Planned Parenthood Closes Five Clinics in California – HotAir

As I described in this post Wednesday, the latest judicial decision on the case brought by Planned Parenthood was only a partial reprieve from abortion-related aspects of the Big Beautiful Bill.





Planned Parenthood has 47 regional affiliates, each of which have a number of clinics. The decision issued this week protects 10 of those 47 affiliates temporarily while the case moves through the courts, but the rest are subject to the BBB immediately. 

What that means practically is that any affiliate that still offers abortions is now cut off from Medicaid reimbursement money. Some PP clinics, often the smaller and more rural ones, only offer services such as pregnancy tests, STD testing and other non-surgical services. Planned Parenthood is choosing to shutter those clinics rather than stop offering abortions in its larger clinics near population centers. Today, the organization’s largest affiliate in norther California announced it was closing five clinics.

Planned Parenthood Mar Monte permanently shut the doors on five of its Northern California health centers Thursday, saying its hand was forced by President Trump’s One Big Beautiful Bill.

The nonprofit is closing its South San Francisco, San Mateo, Gilroy, Westside/Santa Cruz, and Madera locations.

“We really feel like we are in the fight of our life,” said Stacy Cross, president and CEO Planned Parenthood Mar Monte…

The organization also let go of more than 60 staff members at the five centers.

“I’ve been a Planned Parenthood CEO for 24 years at three separate affiliates, and I can tell you this is the really the hardest it’s been in my entire life,” said Cross, noting the closures are a move to financially sustain Planned Parenthood’s future and the future of abortion access.





The SF Chronicle has more on the Mar Monte affiliate’s funding crisis.

In just one week since Mar Monte stopped billing Medicaid, the Planned Parenthood affiliate with 35 locations said it saw 5,000 patients — amounting to about $1.7 million in care costs it covered without reimbursement — Mar Monte Chief of Staff Andrew Adams told the Chronicle Thursday.

“It’s just not sustainable,” said Adams. “We can’t keep our doors open if we continue doing that.” 

Mar Monte said the funding law also forced it to end services in family medicine, behavioral health and prenatal care. The Planned Parenthood affiliate estimates it will lose $100 million in annual revenue from care that can no longer be reimbursed under the law because they provide abortion care. 

Once these clinics close, the chances of them coming back are pretty slim. It’s much easier to close a clinic than it is to open one up.

County Supervisor Justin Cummings, whose district includes Santa Cruz, called the clinic’s closure “really tragic” and said any attempt to bring it back would be challenging.
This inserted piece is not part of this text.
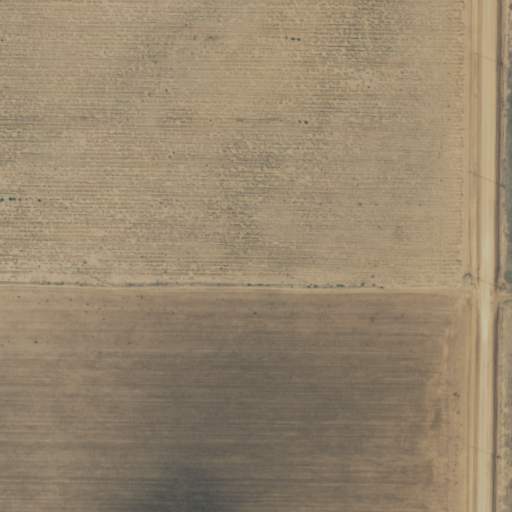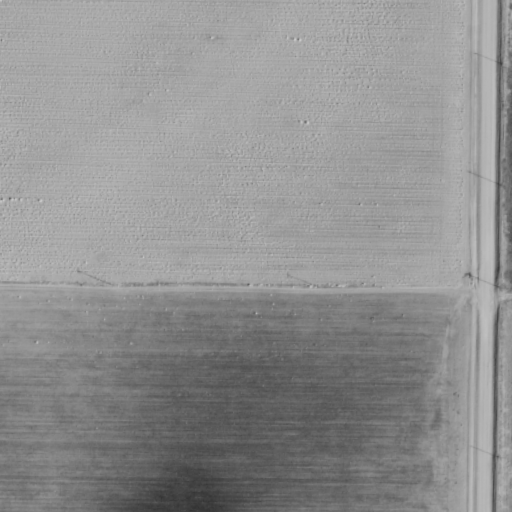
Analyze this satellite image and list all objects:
road: (470, 255)
road: (255, 301)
“Once you close a facility they have to renegotiate leases, you have to rehire people. It’s going to be more expensive,” he said.

Planned Parenthood is apparently begging the state and past donors for a bailout.
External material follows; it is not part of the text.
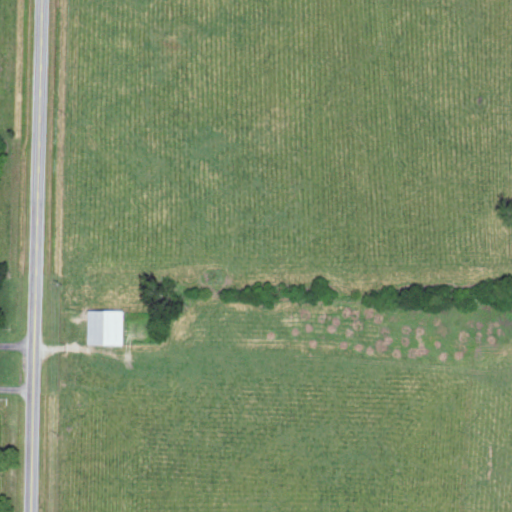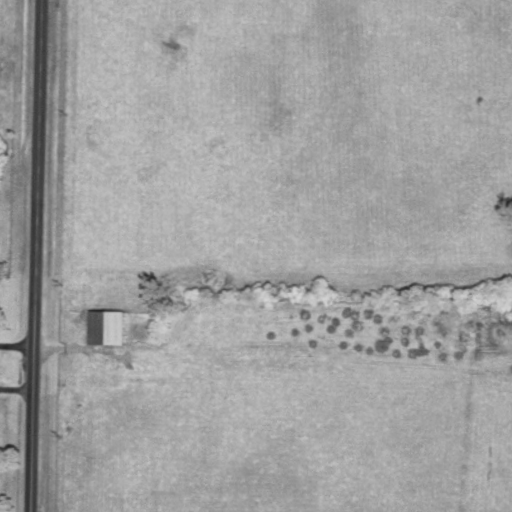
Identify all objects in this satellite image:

To try to fend off insolvency, Planned Parenthood is in talks with the state for funding and is going back to donors who have opened their wallets to Planned Parenthood before, Adams said. Last year, Mar Monte received $16 million in donations last year, and facing steep cuts in federal funding, it is asking supporters to “dig deeper” than they ever have before.
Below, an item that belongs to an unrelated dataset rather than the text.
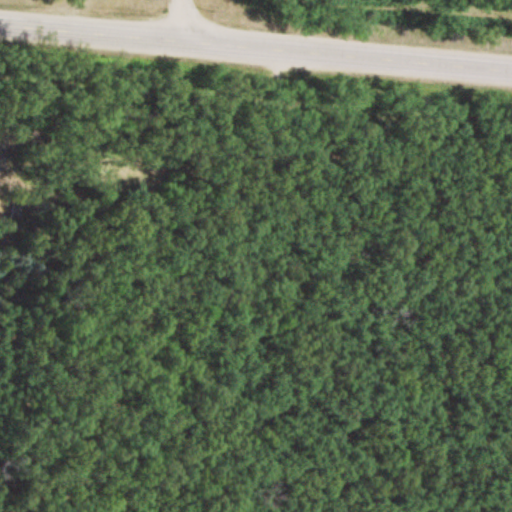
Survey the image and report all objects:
road: (178, 21)
road: (256, 49)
As I mentioned before, California’s state budget is not in good shape at the moment thanks to Gov. Newsom’s decision to expand Medicaid to illegal immigrants. That decision cost about $12 billion in the first year, substantially more than anticipated, and led to Newsom cutting off new signups in the current budget. The more realistic option might be to have some progressive billionaire, like David Geffen or Steven Spielberg, step in to cover the losses.

The bottom line is that a lot more clinics are going to close permanently in the next few months. PP predicted the number would be 200 nationwide. Even if that turns out to be an exaggeration to goose their donors, the reality will probably be dozens more and, because of the way the bill is structured, most of those will be in blue states.